The sign explains to viewers the historical importance of Drakesville/Ledgewood, the King House and the Morris Canal which once sliced through the neighborhood. The sign was erected in April and Roxbury historians have been planning for an official unveiling, said Dudek.

The Aug. 8 visit by the county officials seemed to be a good time for the event, she said. At the session, Roxbury historian Richard Crammond is scheduled to talk about the new sign and answer questions, Dudek said.

The meeting “is one of seven county governing board meeting being held outside of the county seat in Morristown in 2018 as part of an effort to bring county government closer to constituents,” said the county in a statement. The first four freeholder “road meetings’’ took place April 11 in Madison, May 9 in Butler, June 13 in Mine Hill and July 11 in Mount Olive. Subsequent meetings are scheduled for Jefferson, on Sept. 12, and Mountain Lakes on Oct. 10.

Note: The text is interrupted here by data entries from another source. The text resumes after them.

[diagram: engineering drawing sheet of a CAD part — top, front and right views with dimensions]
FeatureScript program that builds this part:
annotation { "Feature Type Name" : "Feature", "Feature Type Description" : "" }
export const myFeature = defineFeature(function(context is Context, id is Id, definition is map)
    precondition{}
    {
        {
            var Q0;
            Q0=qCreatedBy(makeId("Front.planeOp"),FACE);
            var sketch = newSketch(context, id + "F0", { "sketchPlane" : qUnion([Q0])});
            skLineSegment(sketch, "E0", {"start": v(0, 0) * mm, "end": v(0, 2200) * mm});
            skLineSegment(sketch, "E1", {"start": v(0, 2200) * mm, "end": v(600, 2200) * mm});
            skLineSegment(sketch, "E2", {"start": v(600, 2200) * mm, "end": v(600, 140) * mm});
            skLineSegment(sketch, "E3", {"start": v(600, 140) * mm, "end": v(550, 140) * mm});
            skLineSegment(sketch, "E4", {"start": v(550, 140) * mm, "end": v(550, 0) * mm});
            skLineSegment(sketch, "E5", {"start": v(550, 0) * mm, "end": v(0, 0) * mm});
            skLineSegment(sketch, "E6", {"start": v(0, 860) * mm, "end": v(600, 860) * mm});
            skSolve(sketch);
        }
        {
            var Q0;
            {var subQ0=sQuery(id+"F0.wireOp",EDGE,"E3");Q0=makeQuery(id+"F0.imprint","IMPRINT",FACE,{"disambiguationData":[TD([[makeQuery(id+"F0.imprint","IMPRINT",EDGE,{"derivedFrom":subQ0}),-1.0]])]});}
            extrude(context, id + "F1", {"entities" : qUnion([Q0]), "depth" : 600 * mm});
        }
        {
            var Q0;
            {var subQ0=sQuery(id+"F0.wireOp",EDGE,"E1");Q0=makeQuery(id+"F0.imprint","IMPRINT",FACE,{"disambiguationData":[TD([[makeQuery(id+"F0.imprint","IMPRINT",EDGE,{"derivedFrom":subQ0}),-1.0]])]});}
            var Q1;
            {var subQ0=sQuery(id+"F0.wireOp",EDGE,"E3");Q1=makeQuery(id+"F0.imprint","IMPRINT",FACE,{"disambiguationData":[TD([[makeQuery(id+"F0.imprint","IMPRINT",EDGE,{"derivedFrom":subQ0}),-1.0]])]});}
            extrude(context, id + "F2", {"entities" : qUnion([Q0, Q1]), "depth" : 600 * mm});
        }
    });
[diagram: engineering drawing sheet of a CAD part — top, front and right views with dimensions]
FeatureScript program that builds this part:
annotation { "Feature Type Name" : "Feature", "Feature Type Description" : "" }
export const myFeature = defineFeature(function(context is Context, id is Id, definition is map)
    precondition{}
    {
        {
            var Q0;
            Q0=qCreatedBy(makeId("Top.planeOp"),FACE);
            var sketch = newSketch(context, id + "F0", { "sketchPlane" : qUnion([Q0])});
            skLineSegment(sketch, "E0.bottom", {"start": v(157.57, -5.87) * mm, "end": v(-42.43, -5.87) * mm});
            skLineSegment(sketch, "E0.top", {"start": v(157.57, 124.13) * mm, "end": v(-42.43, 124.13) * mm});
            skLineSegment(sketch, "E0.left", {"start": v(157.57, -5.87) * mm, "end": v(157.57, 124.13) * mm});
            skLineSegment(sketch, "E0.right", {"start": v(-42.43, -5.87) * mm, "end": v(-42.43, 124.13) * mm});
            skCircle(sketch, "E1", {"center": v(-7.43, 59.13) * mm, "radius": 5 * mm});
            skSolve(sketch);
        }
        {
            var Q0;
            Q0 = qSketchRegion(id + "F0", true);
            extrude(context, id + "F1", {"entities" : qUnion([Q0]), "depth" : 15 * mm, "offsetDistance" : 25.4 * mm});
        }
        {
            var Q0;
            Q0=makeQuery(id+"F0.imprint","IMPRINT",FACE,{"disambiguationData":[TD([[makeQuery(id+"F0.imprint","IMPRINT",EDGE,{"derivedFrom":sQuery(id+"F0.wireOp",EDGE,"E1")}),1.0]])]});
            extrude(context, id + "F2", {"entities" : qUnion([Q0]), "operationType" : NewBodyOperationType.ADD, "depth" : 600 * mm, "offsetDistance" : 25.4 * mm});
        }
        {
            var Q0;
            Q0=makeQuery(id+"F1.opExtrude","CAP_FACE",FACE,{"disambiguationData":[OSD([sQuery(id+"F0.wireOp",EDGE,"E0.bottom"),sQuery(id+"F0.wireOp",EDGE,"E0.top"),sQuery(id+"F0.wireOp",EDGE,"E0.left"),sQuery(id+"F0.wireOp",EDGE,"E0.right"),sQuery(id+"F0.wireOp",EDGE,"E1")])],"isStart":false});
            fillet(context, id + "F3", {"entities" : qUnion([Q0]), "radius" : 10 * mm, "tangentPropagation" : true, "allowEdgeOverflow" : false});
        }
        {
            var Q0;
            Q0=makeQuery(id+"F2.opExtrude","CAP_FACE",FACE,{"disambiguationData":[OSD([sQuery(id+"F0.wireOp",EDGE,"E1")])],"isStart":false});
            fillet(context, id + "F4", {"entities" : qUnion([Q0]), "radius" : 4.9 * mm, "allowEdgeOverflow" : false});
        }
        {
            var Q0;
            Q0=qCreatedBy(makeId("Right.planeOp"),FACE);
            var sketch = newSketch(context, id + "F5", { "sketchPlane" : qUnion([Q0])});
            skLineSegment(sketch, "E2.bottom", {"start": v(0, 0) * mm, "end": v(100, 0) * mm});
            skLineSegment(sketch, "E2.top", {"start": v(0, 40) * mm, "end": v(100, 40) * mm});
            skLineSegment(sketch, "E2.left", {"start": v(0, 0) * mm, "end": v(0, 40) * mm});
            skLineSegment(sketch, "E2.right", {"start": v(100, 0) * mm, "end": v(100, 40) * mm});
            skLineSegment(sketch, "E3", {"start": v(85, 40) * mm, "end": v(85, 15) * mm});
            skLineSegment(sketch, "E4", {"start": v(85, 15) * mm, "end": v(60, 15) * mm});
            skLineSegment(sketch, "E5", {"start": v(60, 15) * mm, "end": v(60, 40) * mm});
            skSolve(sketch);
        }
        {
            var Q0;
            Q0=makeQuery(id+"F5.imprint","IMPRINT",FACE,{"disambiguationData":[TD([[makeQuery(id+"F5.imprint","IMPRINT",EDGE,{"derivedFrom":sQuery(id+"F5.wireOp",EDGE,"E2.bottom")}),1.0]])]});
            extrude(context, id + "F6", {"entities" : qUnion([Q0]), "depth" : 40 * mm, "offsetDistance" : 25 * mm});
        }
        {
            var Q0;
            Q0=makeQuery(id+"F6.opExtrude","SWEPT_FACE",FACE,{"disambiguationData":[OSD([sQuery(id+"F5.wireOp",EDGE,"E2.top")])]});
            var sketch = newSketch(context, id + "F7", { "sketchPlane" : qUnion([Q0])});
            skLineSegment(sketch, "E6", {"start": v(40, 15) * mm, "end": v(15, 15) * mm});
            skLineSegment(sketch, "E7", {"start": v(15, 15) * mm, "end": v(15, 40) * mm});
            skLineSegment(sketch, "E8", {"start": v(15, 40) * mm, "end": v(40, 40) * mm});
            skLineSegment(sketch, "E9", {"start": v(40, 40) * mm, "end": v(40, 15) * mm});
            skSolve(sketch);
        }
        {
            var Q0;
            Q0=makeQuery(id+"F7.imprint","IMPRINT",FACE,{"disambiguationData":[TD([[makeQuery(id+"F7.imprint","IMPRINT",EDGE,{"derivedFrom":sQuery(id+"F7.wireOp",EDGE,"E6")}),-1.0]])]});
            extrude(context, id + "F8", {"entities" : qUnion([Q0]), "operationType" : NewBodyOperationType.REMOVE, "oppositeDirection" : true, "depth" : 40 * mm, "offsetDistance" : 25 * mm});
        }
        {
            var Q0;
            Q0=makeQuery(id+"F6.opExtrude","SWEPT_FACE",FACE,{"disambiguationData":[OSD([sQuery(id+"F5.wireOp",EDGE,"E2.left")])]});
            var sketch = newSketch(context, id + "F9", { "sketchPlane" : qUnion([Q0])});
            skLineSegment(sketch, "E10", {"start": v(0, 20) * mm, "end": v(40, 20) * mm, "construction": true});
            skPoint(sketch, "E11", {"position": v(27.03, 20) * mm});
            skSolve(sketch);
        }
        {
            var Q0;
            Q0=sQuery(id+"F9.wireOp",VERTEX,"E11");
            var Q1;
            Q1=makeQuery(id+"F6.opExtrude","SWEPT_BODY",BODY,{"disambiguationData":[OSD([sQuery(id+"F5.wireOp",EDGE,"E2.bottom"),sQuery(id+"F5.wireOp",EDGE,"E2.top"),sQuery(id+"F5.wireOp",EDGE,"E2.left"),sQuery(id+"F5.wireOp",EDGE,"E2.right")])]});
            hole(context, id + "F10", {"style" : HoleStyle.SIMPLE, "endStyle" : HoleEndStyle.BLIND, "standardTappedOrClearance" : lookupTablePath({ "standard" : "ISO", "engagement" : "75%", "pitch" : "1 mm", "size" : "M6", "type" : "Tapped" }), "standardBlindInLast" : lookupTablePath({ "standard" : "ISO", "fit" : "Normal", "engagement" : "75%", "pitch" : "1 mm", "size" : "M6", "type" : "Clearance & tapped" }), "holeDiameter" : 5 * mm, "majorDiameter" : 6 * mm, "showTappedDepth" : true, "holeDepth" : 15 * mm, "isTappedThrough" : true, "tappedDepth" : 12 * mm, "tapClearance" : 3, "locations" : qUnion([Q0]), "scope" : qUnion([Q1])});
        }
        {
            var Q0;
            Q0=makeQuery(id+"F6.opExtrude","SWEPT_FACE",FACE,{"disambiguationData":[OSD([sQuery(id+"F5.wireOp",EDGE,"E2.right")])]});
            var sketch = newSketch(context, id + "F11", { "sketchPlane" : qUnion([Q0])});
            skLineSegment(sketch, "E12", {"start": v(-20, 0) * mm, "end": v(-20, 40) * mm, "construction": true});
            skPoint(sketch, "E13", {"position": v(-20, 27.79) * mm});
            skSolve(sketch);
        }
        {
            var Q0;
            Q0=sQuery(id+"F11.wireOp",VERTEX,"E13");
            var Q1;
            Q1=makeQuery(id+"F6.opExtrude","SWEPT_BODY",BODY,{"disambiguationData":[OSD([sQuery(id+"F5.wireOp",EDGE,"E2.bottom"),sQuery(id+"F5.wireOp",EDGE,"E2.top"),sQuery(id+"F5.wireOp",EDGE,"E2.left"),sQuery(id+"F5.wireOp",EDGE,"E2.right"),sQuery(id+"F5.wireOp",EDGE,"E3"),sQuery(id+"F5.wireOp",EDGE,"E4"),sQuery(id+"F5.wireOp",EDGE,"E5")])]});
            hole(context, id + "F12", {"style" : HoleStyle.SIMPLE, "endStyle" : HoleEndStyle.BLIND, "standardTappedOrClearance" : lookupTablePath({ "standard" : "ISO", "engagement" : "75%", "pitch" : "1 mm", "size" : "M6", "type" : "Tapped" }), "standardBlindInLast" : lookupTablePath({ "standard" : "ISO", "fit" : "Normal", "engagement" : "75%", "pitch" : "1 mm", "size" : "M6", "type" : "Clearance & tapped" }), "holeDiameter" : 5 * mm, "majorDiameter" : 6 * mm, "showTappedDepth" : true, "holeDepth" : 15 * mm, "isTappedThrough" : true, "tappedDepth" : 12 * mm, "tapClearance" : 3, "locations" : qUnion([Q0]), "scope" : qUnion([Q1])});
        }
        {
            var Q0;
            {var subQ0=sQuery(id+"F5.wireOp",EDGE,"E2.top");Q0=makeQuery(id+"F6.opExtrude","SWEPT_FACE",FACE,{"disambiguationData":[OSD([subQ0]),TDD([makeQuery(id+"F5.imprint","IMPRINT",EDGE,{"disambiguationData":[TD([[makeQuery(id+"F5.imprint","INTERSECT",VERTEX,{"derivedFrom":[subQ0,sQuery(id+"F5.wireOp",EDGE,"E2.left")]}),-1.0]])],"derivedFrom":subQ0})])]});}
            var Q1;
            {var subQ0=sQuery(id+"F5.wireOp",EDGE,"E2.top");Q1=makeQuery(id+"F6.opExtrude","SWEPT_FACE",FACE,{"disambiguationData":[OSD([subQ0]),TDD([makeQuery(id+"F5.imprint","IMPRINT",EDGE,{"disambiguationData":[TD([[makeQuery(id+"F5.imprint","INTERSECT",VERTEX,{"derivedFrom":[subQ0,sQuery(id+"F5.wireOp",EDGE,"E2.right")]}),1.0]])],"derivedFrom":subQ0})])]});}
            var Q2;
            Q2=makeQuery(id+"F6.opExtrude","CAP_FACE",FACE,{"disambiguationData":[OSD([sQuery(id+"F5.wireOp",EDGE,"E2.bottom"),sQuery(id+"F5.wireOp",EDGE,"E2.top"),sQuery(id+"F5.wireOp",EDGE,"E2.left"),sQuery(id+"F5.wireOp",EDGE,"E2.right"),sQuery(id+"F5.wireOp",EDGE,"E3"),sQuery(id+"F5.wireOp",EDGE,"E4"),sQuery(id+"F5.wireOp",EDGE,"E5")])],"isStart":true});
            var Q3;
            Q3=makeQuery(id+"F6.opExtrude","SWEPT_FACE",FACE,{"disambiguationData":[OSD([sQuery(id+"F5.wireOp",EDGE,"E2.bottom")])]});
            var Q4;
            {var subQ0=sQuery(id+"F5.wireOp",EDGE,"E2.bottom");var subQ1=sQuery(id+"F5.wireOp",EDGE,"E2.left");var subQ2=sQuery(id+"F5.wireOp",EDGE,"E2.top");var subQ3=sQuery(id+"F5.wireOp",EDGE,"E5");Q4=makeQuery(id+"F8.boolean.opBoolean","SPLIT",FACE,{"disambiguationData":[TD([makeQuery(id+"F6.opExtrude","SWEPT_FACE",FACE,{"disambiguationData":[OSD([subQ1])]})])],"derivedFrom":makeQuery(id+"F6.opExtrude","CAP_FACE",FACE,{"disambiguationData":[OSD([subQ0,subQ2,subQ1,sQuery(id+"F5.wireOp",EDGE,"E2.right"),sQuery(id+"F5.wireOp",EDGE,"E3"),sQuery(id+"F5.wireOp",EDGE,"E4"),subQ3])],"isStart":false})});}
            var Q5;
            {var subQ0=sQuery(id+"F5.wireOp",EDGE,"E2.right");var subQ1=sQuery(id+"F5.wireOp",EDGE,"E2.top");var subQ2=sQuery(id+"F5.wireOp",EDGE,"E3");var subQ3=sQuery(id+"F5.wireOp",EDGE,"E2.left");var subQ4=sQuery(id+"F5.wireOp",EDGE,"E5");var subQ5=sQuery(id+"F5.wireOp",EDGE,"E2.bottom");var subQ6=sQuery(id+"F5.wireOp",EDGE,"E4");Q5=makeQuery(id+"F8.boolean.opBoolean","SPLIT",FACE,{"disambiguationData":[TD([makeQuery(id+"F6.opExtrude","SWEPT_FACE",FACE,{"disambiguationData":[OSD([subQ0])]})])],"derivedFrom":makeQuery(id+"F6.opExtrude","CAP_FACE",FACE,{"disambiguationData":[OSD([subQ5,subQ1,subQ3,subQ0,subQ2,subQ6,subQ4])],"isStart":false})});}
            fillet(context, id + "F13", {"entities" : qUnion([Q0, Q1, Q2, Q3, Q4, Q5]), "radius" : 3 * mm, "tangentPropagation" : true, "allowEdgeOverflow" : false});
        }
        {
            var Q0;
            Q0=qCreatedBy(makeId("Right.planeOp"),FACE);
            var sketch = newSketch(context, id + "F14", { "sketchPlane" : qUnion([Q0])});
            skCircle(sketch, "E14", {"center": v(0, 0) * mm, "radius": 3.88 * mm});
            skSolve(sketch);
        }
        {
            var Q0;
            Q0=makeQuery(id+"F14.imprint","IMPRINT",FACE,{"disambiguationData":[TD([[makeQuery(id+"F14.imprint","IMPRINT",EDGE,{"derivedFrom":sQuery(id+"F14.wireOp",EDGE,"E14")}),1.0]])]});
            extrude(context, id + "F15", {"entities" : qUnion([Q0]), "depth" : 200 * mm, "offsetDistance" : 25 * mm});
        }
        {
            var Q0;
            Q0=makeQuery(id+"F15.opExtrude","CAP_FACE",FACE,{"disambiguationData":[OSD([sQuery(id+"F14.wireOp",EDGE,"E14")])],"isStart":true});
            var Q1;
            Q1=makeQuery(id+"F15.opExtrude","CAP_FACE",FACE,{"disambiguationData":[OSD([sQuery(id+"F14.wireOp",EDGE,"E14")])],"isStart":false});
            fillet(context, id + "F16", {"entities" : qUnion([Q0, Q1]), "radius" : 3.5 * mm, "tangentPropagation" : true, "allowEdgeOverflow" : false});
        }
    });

“The Board of Freeholders takes our meetings on the road so we have the opportunity to meet county residents in the places where they live, work and go to school,” said Morris County Freeholder Director Doug Cabana in the statement. “We encourage local and area residents and elected officials to attend a meeting and let us know issues that you think need to be addressed.’’

Deputy Freeholder Director Christine Myers said the field meetings give the board “the opportunity to hear issues of local and regional concern, to allow us to  better understand and focus on the needs of county residents.”